Whether for business or novelty, LED signs are relatively cheap to produce compared to neon signs. The popularity of LEDs has driven down the cost considerably, and the rainbow of colours available permits more creativity with the design. Another advantage of using LEDs is low power consumption when compared to neon tubes and especially incandescent bulbs. Some basic handy skills and a few hours are needed to create your own LED sign. This project will also require some basic knowledge of electronic circuits and the characteristics of the individual components.
Lay out the design for the sign. Using a pencil, mark on the sign board material where the centre of an LED will poke through it.
Make holes for the LEDs. Using a drill and a drill bit that is smaller than the LED diameter, place pilot holes through the sign board material where necessary. Follow these holes with a drill bit that is equal to the diameter of the LED.
Insert the LEDs.
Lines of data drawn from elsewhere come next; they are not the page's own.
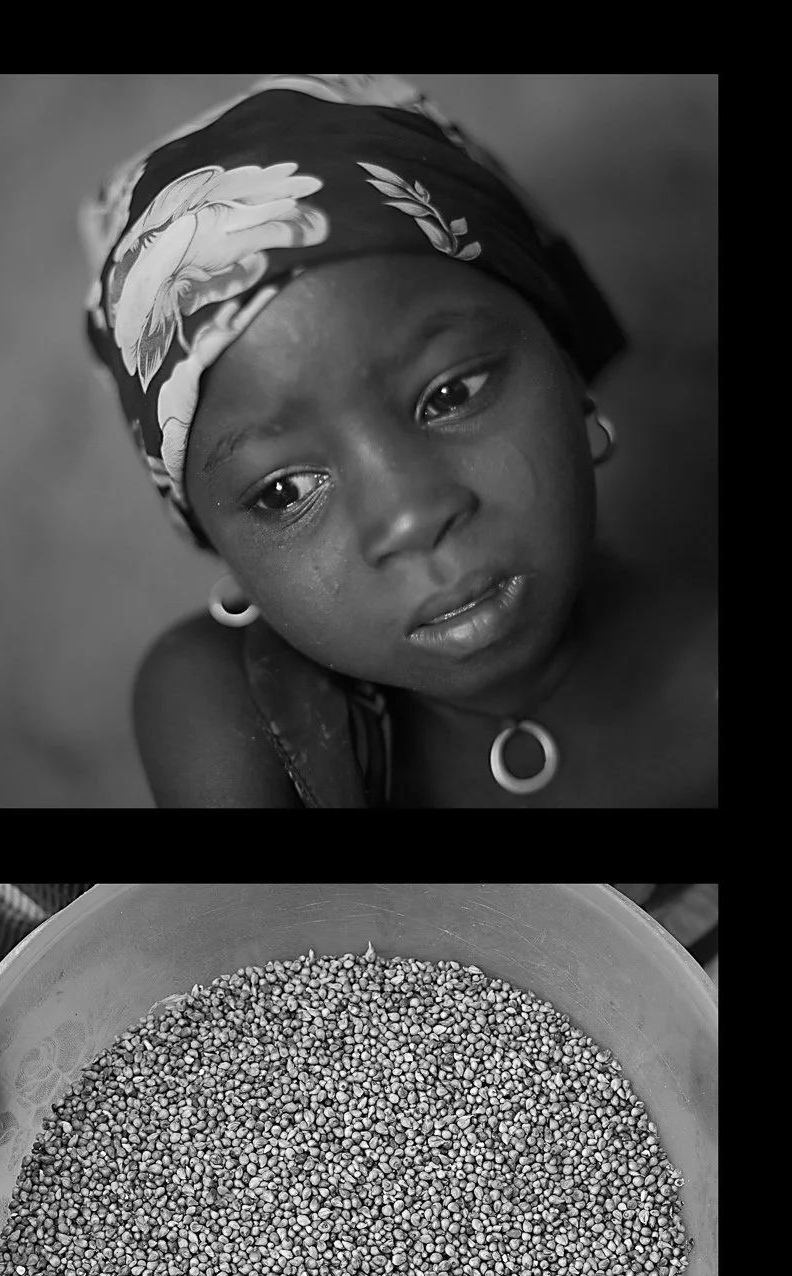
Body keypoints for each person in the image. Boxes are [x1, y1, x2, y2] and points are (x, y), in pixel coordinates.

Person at [82, 75, 716, 807]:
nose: (412, 517)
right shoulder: (232, 706)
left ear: (568, 372)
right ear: (222, 549)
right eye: (283, 491)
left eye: (450, 394)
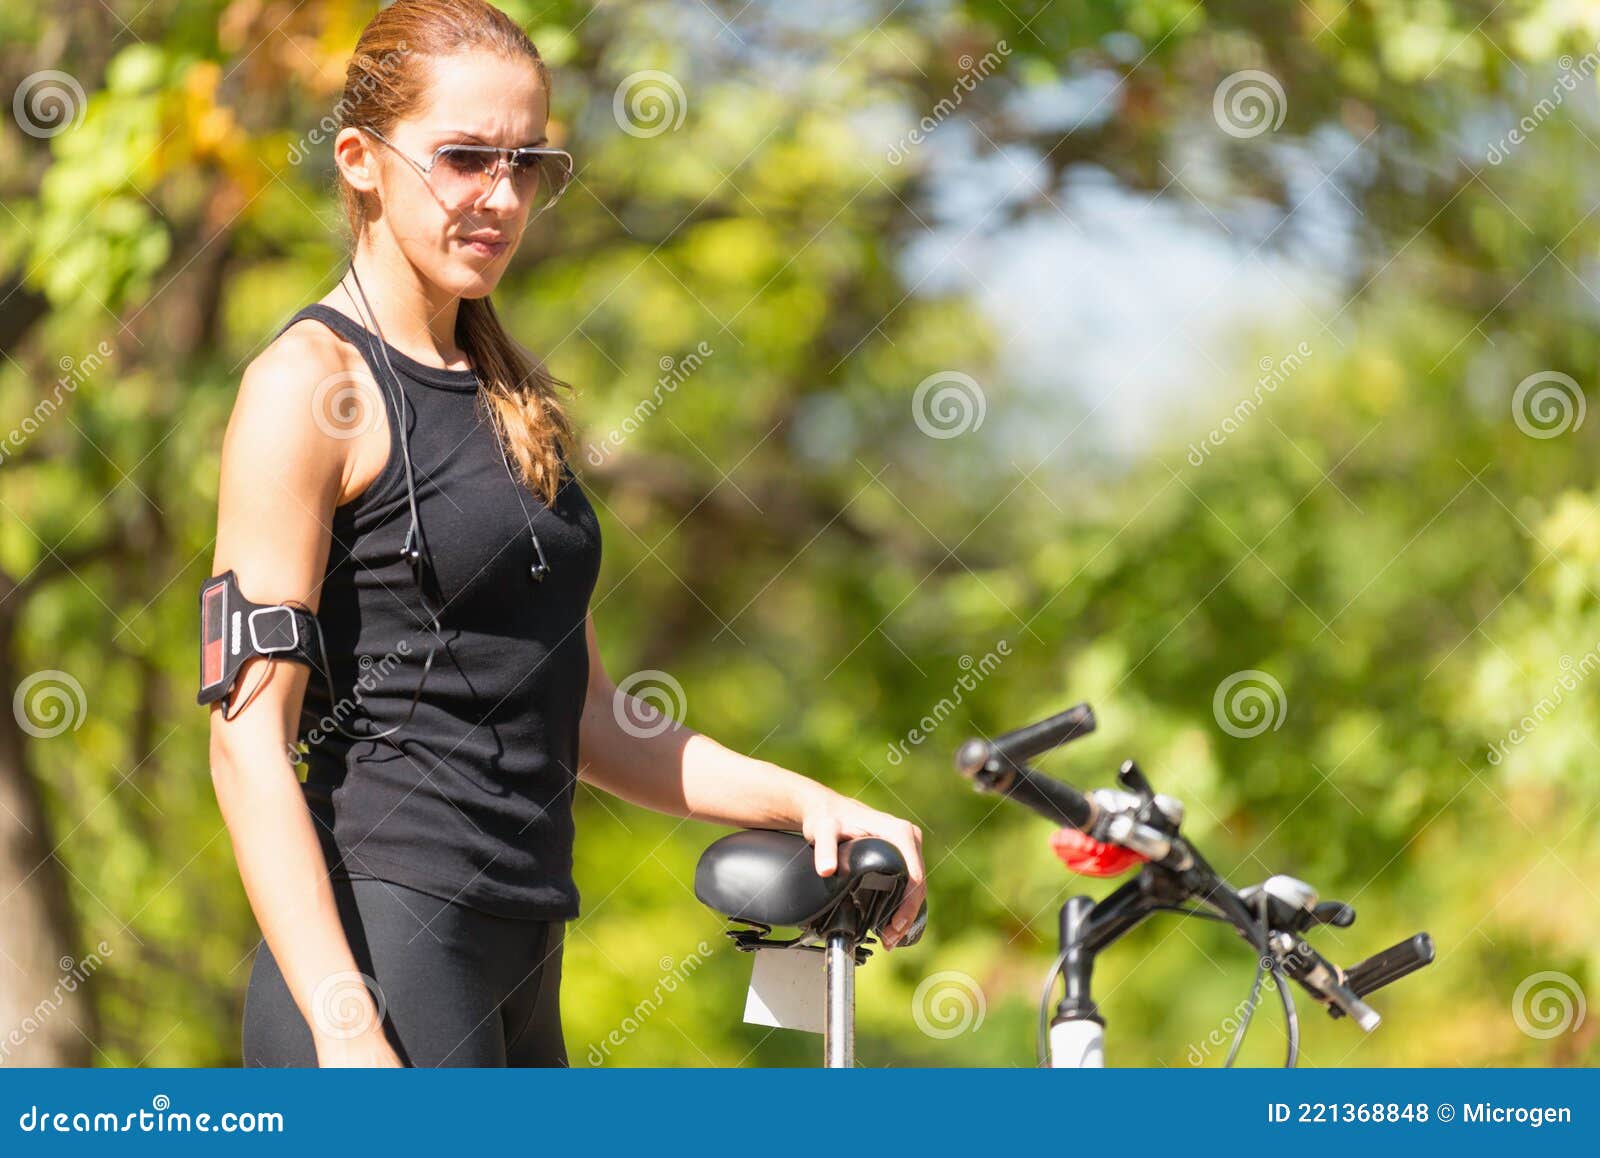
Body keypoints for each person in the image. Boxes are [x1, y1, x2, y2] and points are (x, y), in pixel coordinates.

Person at [205, 0, 925, 1068]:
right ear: (358, 158)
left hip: (523, 951)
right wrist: (349, 1032)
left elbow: (587, 717)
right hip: (378, 955)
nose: (500, 197)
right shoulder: (310, 387)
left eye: (526, 162)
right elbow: (245, 745)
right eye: (462, 159)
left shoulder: (509, 395)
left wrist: (803, 800)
From the back side of the sign board material, poke the LEDs through to the other side. The LEDs must remain in the sign board material. You can apply a small dab of a multi-purpose adhesive to the LEDs on the back side of the sign to keep them in place. If you use an adhesive, find one that won't damage the plastic LED packaging.
Determine the circuit that will provide the desired result. Use an online calculator to determine how your schematic will look. For calculation purposes, your LED voltage drop should be somewhere between 1.4 and 1.8 Volts, depending on the LEDs you have chosen. A forward current of 20 Milliamps is usually sufficient. You will have to calculate a different circuit for each type and colour of LED.
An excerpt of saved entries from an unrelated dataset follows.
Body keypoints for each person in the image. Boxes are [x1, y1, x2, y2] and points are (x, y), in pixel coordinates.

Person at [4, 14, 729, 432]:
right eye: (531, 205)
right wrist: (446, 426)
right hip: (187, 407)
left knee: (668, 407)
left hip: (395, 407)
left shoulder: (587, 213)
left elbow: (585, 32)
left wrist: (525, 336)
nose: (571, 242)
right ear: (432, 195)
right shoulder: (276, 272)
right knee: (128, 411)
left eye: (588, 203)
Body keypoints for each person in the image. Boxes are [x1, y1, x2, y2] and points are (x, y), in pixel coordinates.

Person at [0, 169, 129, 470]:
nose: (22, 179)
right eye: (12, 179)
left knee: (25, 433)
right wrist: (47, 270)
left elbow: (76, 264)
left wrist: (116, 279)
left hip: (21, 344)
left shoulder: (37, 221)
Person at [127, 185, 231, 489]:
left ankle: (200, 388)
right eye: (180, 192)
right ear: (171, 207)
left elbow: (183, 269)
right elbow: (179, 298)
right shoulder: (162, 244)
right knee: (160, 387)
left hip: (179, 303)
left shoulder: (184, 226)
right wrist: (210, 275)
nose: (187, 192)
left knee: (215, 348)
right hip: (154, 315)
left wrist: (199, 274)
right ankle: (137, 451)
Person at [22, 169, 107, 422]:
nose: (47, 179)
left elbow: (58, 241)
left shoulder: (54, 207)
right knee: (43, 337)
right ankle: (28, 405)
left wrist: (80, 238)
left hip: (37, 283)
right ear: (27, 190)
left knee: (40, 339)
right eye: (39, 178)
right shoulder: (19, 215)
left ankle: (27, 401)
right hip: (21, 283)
Select the appropriate value of resistors needed. The circuit you designed with the online calculator will determine the amount of resistance you need in each part of the circuit. A resistor band colour chart will make selecting these resistors a lot easier if you don't have the colour scheme memorised.
Warm up the soldering iron. Plug the soldering iron into an electrical socket and let it heat to a temperature sufficient to melt solder. Touch a piece of solder to the tip of the iron once it has been plugged in for a few minutes. If the tip is hot enough, the solder will melt on contact. Otherwise wait a few more minutes and check again.
Determine which LEDs will connect to the power supply. The longest end of an LED is the positive lead. Bend the leads appropriately to touch each other and solder them in place with the core solder and the soldering iron. If two leads cannot reach each other by bending, use a wire cutter and a wire stripper to create an appropriate length of 22 AWG solid wire and solder it between them.
Solder the appropriate LEDs in series. Determine which LEDs will make up which parts of the circuit. The negative lead of each LED in the previous step should now be soldered to the positive lead of another LED for that portion of the circuit. If there are more than two LEDs in a portion of the circuit, solder them in the same way so that only negative leads need to be connected to resistors in the next step.
Add the resistors to the circuit. Solder one end of each resistor to the remaining negative lead of an LED. Solder together the remaining ends of each resistor to complete each leg of the circuit.
Connect the power supply to the sign. Using the wire strippers, remove enough of the insulation jacket on both positive and negative wires. Solder each to their respective end of the circuit.
Test the LED sign. Plug the DC power supply into an electric socket and turn on the sign. Verify that all LEDs are lit.
Using 1/2 Watt resistors helps protect the circuit from any spikes in current that may occur.
Consider putting a frame around the sign for a clean, professional look.
Make sure that the calculated wattage needed for your sign is less than the maximum power output rating that is on your power supply.
Wear safety glasses while soldering.
Wash your hands thoroughly before eating, drinking or smoking to avoid lead poisoning.
Tips and warnings
- Using 1/2 Watt resistors helps protect the circuit from any spikes in current that may occur.
- Consider putting a frame around the sign for a clean, professional look.
- Make sure that the calculated wattage needed for your sign is less than the maximum power output rating that is on your power supply.
- Wear safety glasses while soldering.
- Wash your hands thoroughly before eating, drinking or smoking to avoid lead poisoning.